***** Provided information

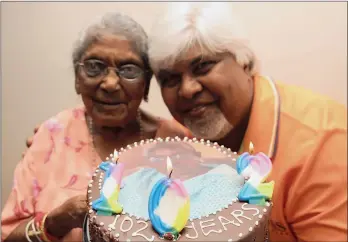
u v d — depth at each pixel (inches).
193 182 40.6
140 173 42.3
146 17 76.5
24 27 77.5
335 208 49.3
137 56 49.0
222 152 47.1
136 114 53.3
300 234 52.0
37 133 53.9
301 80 80.4
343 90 80.7
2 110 79.8
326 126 50.6
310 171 49.8
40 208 48.0
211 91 48.6
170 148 48.1
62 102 79.7
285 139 51.0
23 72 79.3
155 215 34.3
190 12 47.3
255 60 53.7
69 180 50.3
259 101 52.6
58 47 78.1
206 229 34.3
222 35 47.1
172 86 50.0
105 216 36.0
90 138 54.2
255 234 34.7
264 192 38.2
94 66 48.4
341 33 78.2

**********

**What you will do:** Output the lines above in full and exactly as given, omitting any pictures.

**Expected answer:**
u v d — depth at each pixel (inches).
193 182 40.6
140 173 42.3
146 17 76.5
24 27 77.5
335 208 49.3
137 56 49.0
222 152 47.1
136 114 53.3
300 234 52.0
37 133 53.9
301 80 80.4
343 90 80.7
2 110 79.8
326 126 50.6
310 171 49.8
40 208 48.0
211 91 48.6
170 148 48.1
62 102 79.7
285 139 51.0
23 72 79.3
155 215 34.3
190 12 47.3
255 60 53.7
69 180 50.3
259 101 52.6
58 47 78.1
206 229 34.3
222 35 47.1
172 86 50.0
105 216 36.0
90 138 54.2
255 234 34.7
264 192 38.2
94 66 48.4
341 33 78.2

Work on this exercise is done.